Source texts of formatted documents:
------------------------------------------------------------

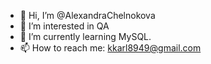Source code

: - 👋 Hi, I’m @AlexandraChelnokova
- 👀 I’m interested in QA
- 🌱 I’m currently learning MySQL.
- 📫 How to reach me: kkarl8949@gmail.com


<!---
AlexandraChelnokova/AlexandraChelnokova is a ✨ special ✨ repository because its `README.md` (this file) appears on your GitHub profile.
You can click the Preview link to take a look at your changes.
--->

------------------------------------------------------------

WHAT IS BEING ASKED ▸
Reproduce the source text in the material above line for line, without any changes, and leave the pictures out of your answer.

YOUR SOLUTION ▸
Source code

: - 👋 Hi, I’m @AlexandraChelnokova
- 👀 I’m interested in QA
- 🌱 I’m currently learning MySQL.
- 📫 How to reach me: kkarl8949@gmail.com


<!---
AlexandraChelnokova/AlexandraChelnokova is a ✨ special ✨ repository because its `README.md` (this file) appears on your GitHub profile.
You can click the Preview link to take a look at your changes.
--->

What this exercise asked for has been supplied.